Dernière ligne droite avant l’application de la loi

La circulaire d'application de la loi sur la laïcité et le port de signes religieux à l'école est finalisée. 

		(Photo : AFP)
La circulaire d'application de la loi sur la laïcité et le port de signes religieux à l'école est finalisée.
(Photo : AFP)
La troisième mouture de la circulaire d’application de la loi sur la laïcité et le port des signes religieux à l’école n’interdit plus le port de tous «les couvre-chefs». Elle affirme par contre qu’un élève ne peut pas faire valoir le caractère religieux d’une «tenue» pour refuser de l’ôter à l’école, si elle n’est pas conforme au règlement de l’établissement. Dans ce nouveau texte, la motivation des élèves à porter certains «accessoires» et à en affirmer le caractère religieux, qui doit être évaluée par les chefs d’établissements, prime, du coup, sur la définition stricte de ce que sont les signes religieux ostensibles.

La troisième version de la circulaire d’application de la loi sur la laïcité et le port des signes religieux à l’école devrait être la bonne. Même si elle ne fait pas l’unanimité -les opposants à la loi (UDF, PCF, le syndicat enseignant FSU) restent sur leur position de principe et estiment qu’il ne s’agit pas de la bonne manière de gérer ce problème dans les établissements-, elle provoque moins d’oppositions farouches. Et même quelques satisfactions. Le secrétaire général du principal syndicat de chefs d’établissement (SNPDEN), Philippe Guittet, a ainsi déclaré: «Nous acceptons cette version». Côté politique, le président du groupe UMP à l’Assemblée nationale, Bernard Accoyer, a estimé que la nouvelle mouture «semble donner à ce stade satisfaction à ceux qui l’ont lue et qui auront à l’appliquer». Son homologue du Parti socialiste, Jean-Marc Ayraut, s’est quant à lui «félicité» des corrections apportées au texte et du fait que les responsables d’établissements scolaires ont été associés à la rédaction de la version finalisée de la circulaire.

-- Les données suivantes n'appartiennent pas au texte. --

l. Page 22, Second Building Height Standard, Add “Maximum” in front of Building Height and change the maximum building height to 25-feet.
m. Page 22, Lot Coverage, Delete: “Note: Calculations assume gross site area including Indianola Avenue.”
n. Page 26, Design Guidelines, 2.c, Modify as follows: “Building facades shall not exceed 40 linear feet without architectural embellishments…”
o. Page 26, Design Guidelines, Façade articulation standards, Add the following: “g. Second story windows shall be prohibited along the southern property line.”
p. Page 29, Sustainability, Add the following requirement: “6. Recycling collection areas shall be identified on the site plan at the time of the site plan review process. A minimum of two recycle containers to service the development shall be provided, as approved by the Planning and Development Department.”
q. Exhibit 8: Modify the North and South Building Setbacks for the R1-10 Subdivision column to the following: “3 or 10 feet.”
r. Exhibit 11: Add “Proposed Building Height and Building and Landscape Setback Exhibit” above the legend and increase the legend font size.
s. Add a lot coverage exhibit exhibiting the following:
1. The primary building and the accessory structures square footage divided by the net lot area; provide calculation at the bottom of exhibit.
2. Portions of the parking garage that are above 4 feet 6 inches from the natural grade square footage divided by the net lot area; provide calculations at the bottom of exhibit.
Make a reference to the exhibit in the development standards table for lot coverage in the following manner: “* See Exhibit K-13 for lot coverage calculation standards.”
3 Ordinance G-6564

Le principal changement apporté par rapport à la mouture précédente proposée par le ministre de l’Education nationale, François Fillon, le 30 avril dernier, réside dans l’abandon du terme «couvre-chef» remplacé par celui de «tenue». Il est ainsi précisé dorénavant qu’un élève ne peut «se prévaloir du caractère religieux qu’il attacherait [à une tenue ou un accessoire], par exemple, pour refuser de se conformer aux règles applicables à la tenue des élèves dans l’établissement». Selon les interprétations, cette modification peut être envisagée comme un élargissement des interdictions ou comme une possibilité d’accepter certaines tenues, du moment qu’elles n’ont pas de caractère ostensiblement religieux.

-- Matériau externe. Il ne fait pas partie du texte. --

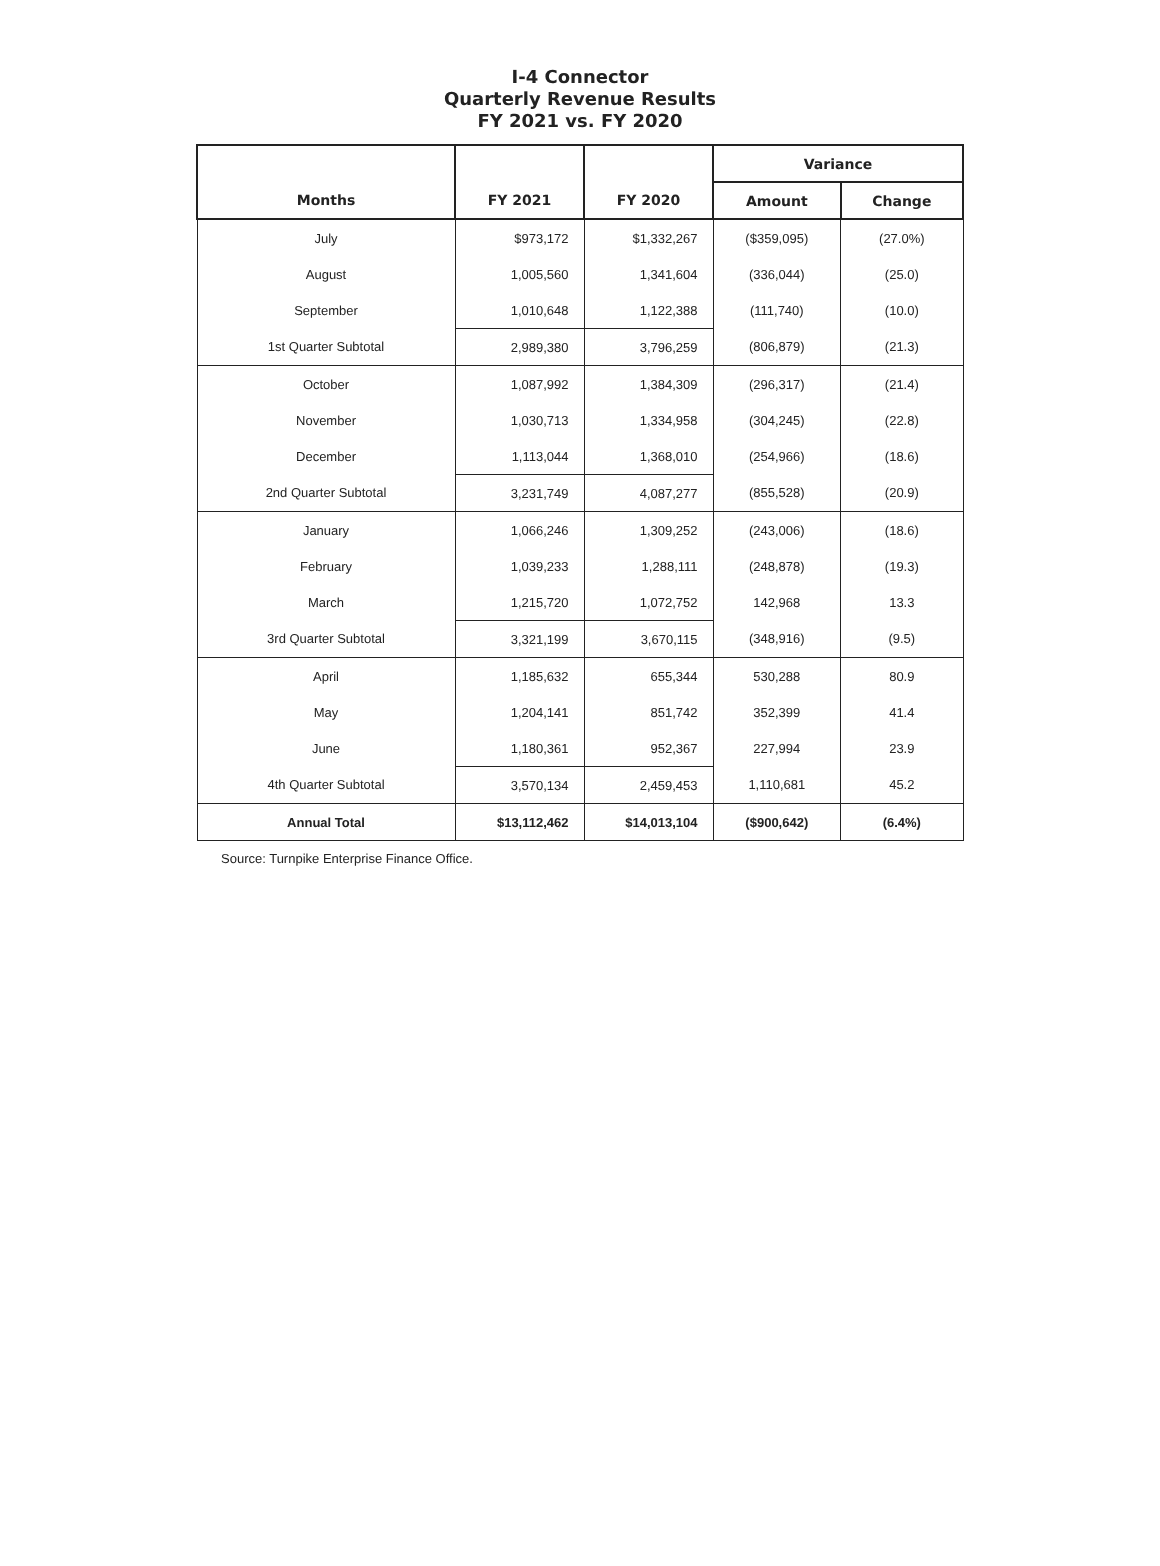I-4 Connector
Quarterly Revenue Results
FY 2021 vs. FY 2020
| | | | Variance | |
| --- | --- | --- | --- | --- |
| Months | FY 2021 | FY 2020 | Amount | Change |
| July | $973,172 | $1,332,267 | ($359,095) | (27.0%) |
| August | 1,005,560 | 1,341,604 | (336,044) | (25.0) |
| September | 1,010,648 | 1,122,388 | (111,740) | (10.0) |
| 1st Quarter Subtotal | 2,989,380 | 3,796,259 | (806,879) | (21.3) |
| October | 1,087,992 | 1,384,309 | (296,317) | (21.4) |
| November | 1,030,713 | 1,334,958 | (304,245) | (22.8) |
| December | 1,113,044 | 1,368,010 | (254,966) | (18.6) |
| 2nd Quarter Subtotal | 3,231,749 | 4,087,277 | (855,528) | (20.9) |
| January | 1,066,246 | 1,309,252 | (243,006) | (18.6) |
| February | 1,039,233 | 1,288,111 | (248,878) | (19.3) |
| March | 1,215,720 | 1,072,752 | 142,968 | 13.3 |
| 3rd Quarter Subtotal | 3,321,199 | 3,670,115 | (348,916) | (9.5) |
| April | 1,185,632 | 655,344 | 530,288 | 80.9 |
| May | 1,204,141 | 851,742 | 352,399 | 41.4 |
| June | 1,180,361 | 952,367 | 227,994 | 23.9 |
| 4th Quarter Subtotal | 3,570,134 | 2,459,453 | 1,110,681 | 45.2 |
| Annual Total | $13,112,462 | $14,013,104 | ($900,642) | (6.4%) |
Source: Turnpike Enterprise Finance Office.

Une interprétation stricte ou large?

Dans ce contexte, la principale question revient sur le port du bandana qui a fait couler beaucoup d’encre. C’est à ce niveau que les chefs d’établissement auront à trancher, en fonction du règlement de l’école, pour savoir s’il s’agit d’une coquetterie vestimentaire ou d’une volonté claire d’afficher sa religion, individuellement ou collectivement. Les responsables musulmans, comme le président du Conseil français du culte musulman, Dalil Boubakeur, voient généralement un élément positif dans le fait que le texte «n’exclut pas la possibilité de porter un foulard discret» et prônent l’interprétation la moins stricte des termes de la circulaire.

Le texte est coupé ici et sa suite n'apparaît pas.